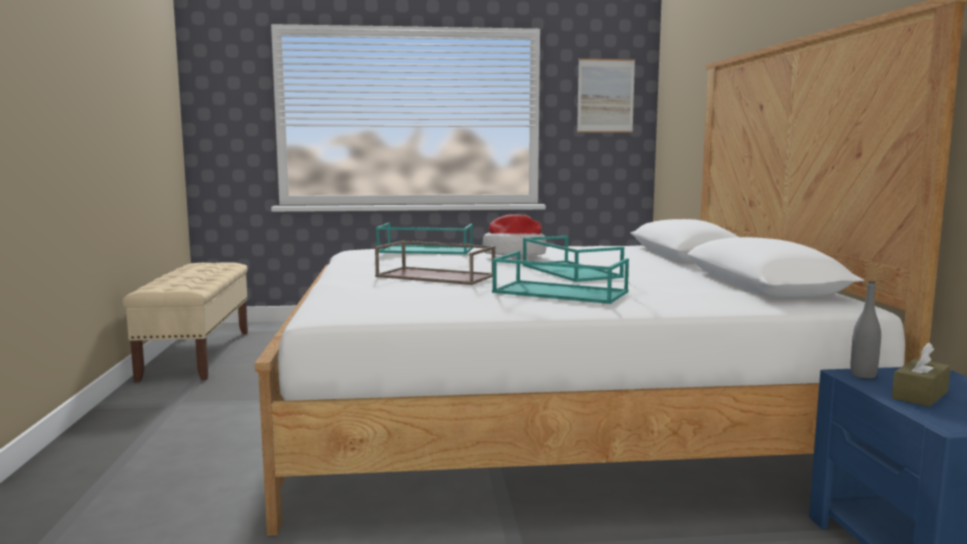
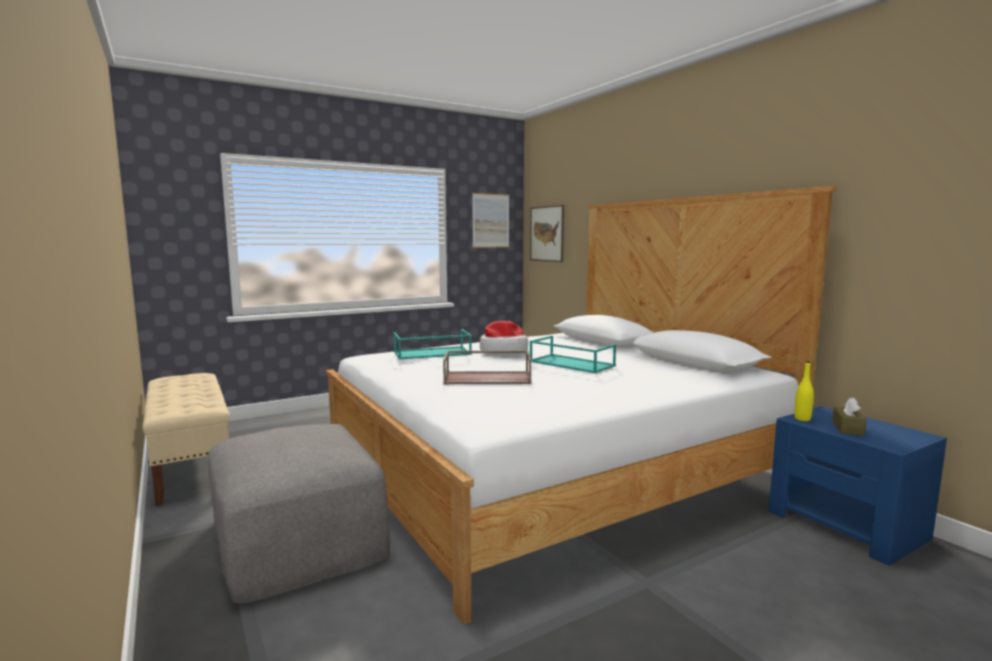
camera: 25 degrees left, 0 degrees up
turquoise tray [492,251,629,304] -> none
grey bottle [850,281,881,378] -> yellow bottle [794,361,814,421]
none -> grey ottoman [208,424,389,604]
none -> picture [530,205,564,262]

....

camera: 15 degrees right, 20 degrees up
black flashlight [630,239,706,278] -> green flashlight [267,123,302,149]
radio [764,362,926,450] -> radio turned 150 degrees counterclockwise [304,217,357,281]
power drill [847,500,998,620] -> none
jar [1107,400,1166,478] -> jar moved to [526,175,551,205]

....

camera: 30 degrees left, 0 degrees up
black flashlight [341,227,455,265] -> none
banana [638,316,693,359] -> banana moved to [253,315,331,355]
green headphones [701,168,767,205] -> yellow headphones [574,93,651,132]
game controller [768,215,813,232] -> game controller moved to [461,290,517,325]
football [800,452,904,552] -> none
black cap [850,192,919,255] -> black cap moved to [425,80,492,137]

....

## Exercise requirements
Going down the listing above, begin printing at the line with "football [800,452,904,552] -> none" and finish with the line with "black cap [850,192,919,255]", exactly as they appear.

## Your response
football [800,452,904,552] -> none
black cap [850,192,919,255] -> black cap moved to [425,80,492,137]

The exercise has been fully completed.